> RECORDS SUPPLIED
[Start of Attachment]

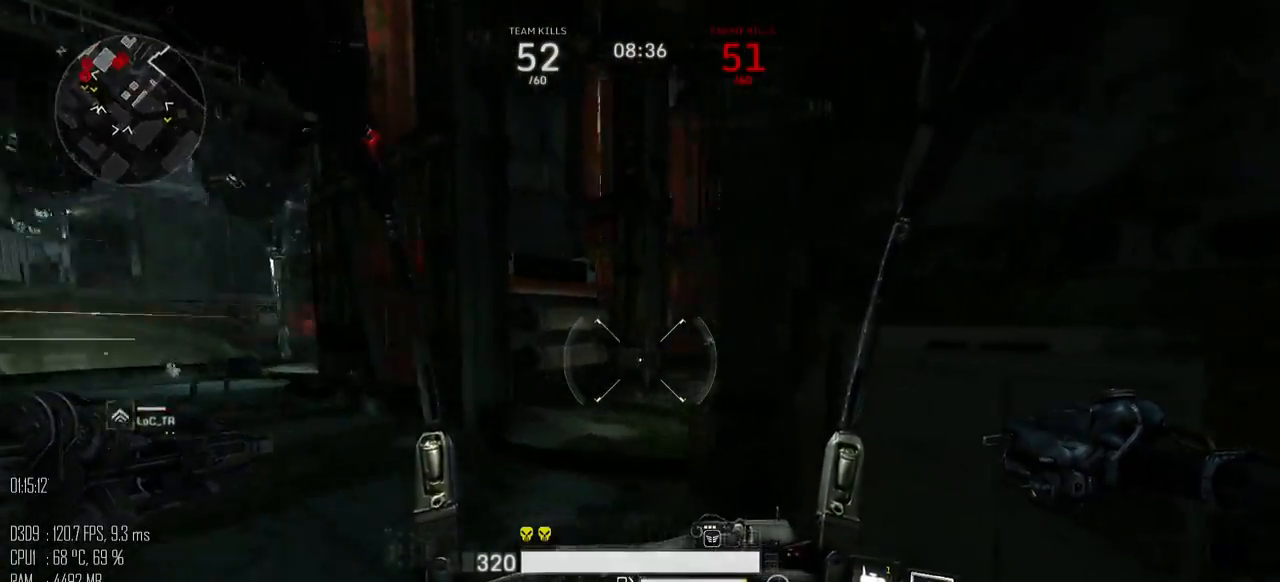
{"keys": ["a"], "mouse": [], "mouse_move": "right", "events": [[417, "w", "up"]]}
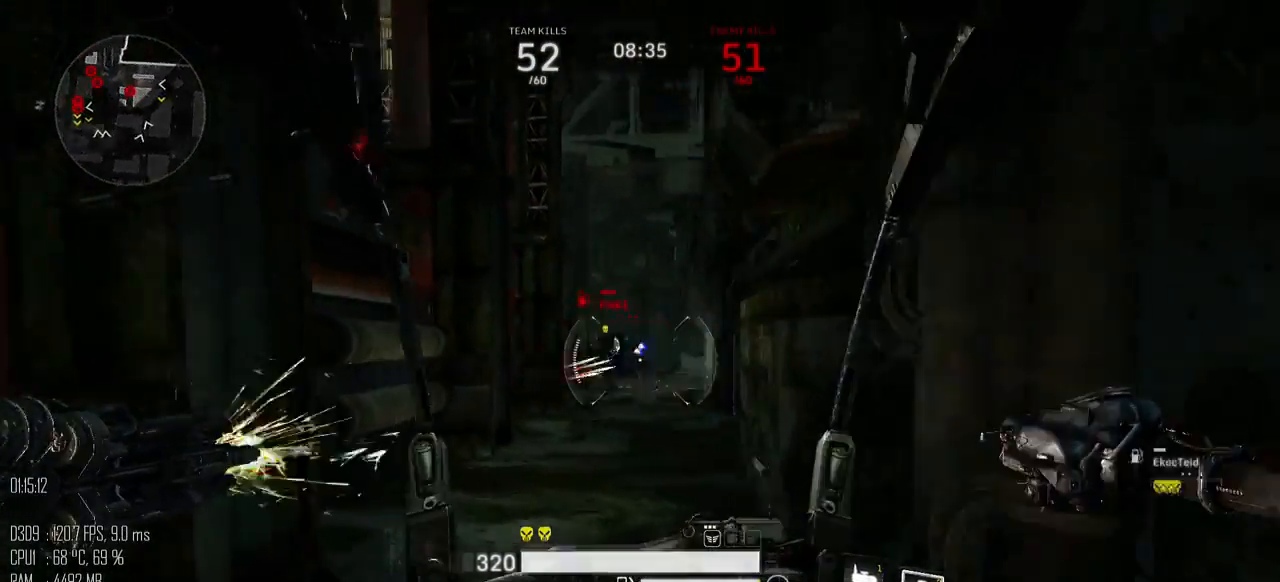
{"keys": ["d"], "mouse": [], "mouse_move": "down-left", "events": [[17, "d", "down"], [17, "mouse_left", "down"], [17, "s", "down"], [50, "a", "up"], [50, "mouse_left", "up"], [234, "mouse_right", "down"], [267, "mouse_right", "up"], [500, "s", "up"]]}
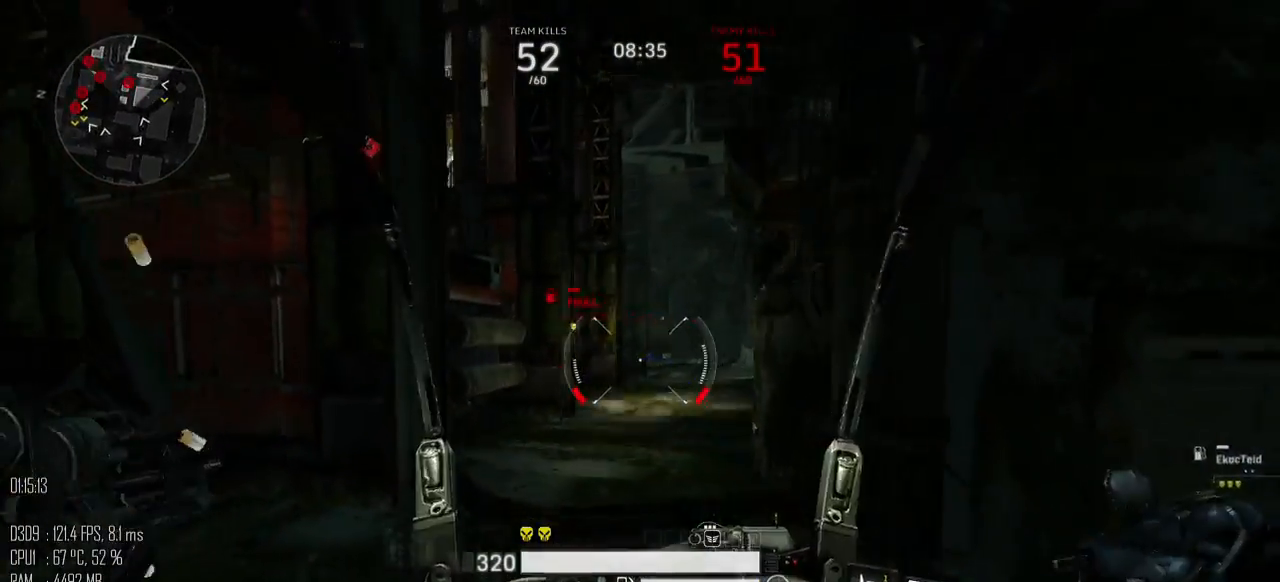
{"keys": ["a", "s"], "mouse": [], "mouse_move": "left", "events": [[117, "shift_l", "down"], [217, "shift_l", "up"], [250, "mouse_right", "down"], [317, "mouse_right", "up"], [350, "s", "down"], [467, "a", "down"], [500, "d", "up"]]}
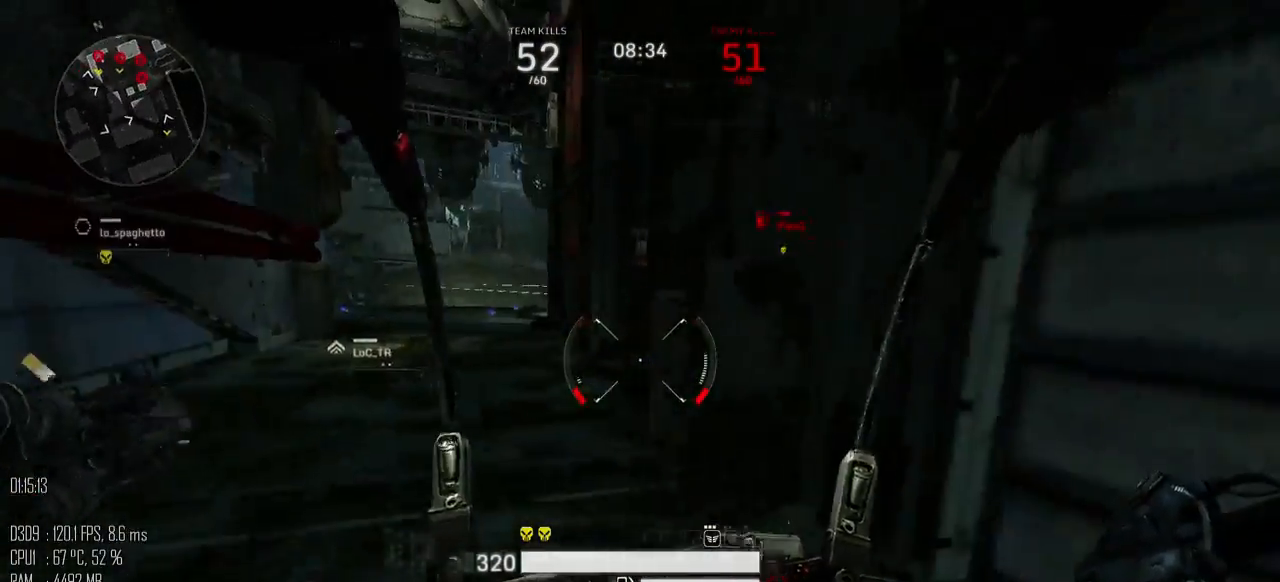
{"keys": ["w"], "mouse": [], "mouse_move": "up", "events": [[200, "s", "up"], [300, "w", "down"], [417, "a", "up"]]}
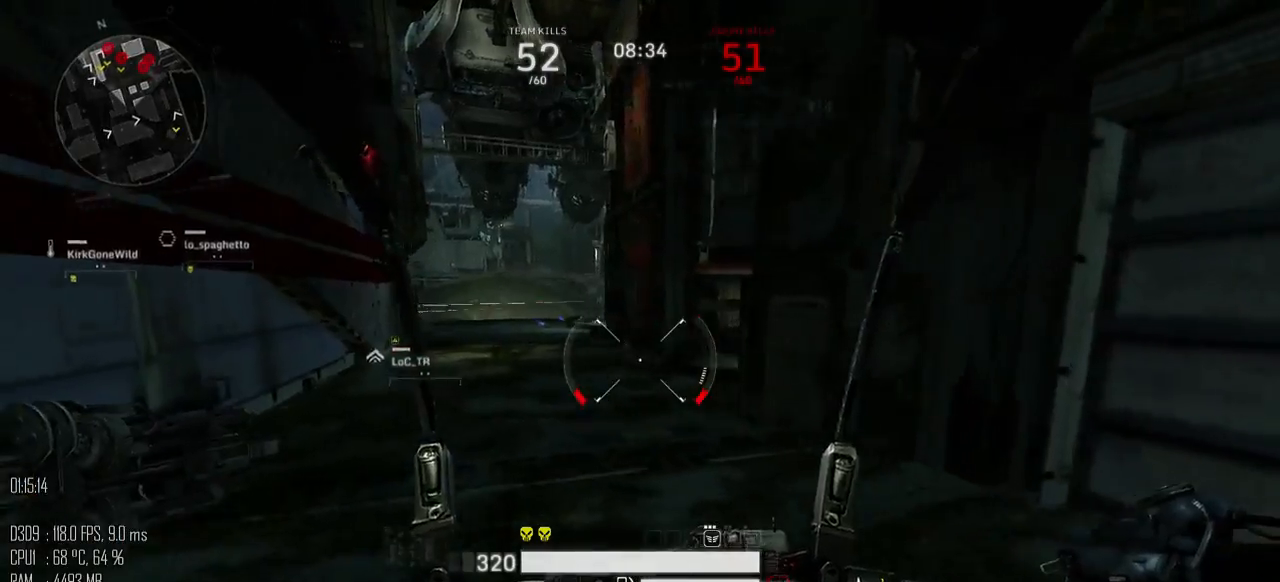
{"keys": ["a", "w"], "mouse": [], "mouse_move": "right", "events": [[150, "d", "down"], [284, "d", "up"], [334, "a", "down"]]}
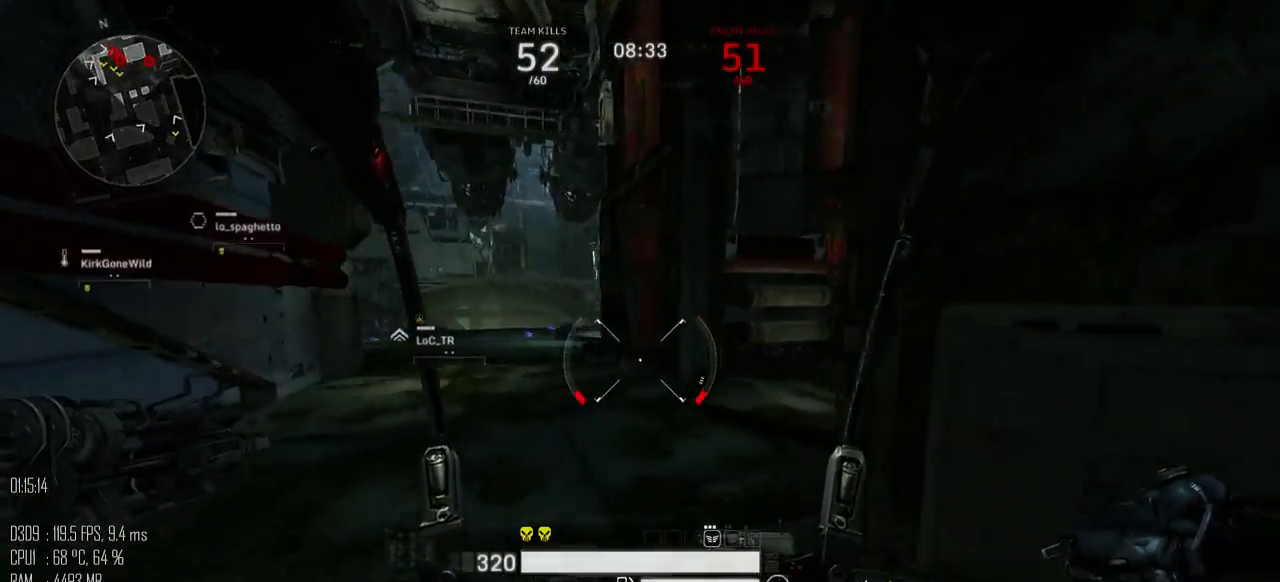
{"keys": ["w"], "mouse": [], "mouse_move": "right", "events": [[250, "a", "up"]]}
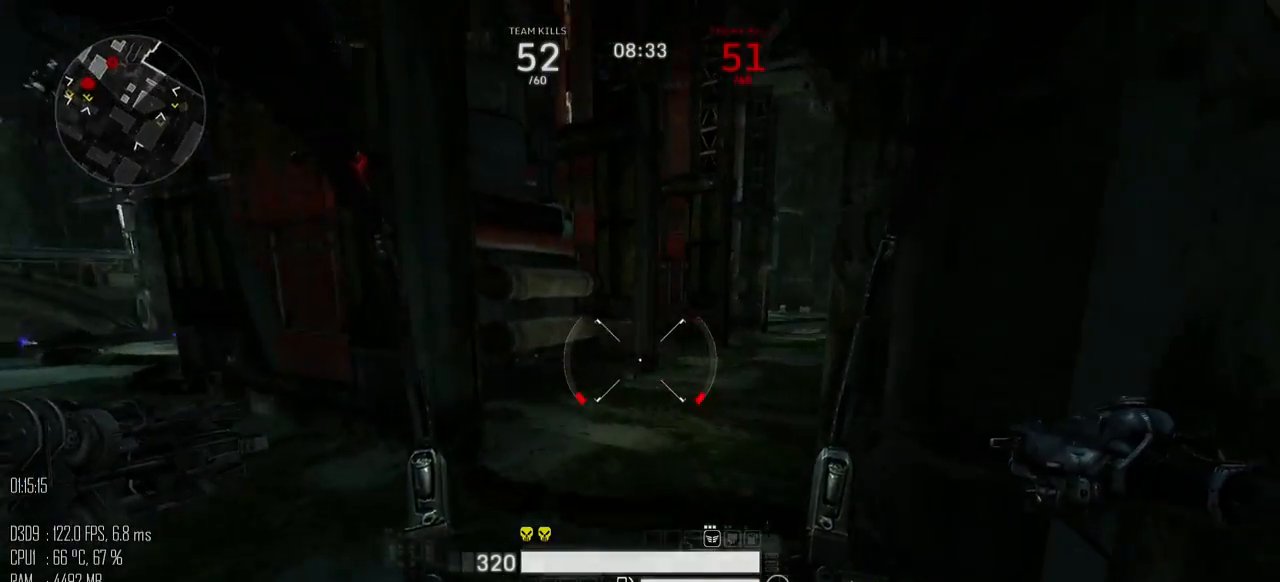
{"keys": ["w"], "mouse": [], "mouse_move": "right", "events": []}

[End of Attachment]

The listing above is to be set down word for word, without its images.

> TASK ANSWER
{"keys": ["a"], "mouse": [], "mouse_move": "right", "events": [[417, "w", "up"]]}
{"keys": ["d"], "mouse": [], "mouse_move": "down-left", "events": [[17, "d", "down"], [17, "mouse_left", "down"], [17, "s", "down"], [50, "a", "up"], [50, "mouse_left", "up"], [234, "mouse_right", "down"], [267, "mouse_right", "up"], [500, "s", "up"]]}
{"keys": ["a", "s"], "mouse": [], "mouse_move": "left", "events": [[117, "shift_l", "down"], [217, "shift_l", "up"], [250, "mouse_right", "down"], [317, "mouse_right", "up"], [350, "s", "down"], [467, "a", "down"], [500, "d", "up"]]}
{"keys": ["w"], "mouse": [], "mouse_move": "up", "events": [[200, "s", "up"], [300, "w", "down"], [417, "a", "up"]]}
{"keys": ["a", "w"], "mouse": [], "mouse_move": "right", "events": [[150, "d", "down"], [284, "d", "up"], [334, "a", "down"]]}
{"keys": ["w"], "mouse": [], "mouse_move": "right", "events": [[250, "a", "up"]]}
{"keys": ["w"], "mouse": [], "mouse_move": "right", "events": []}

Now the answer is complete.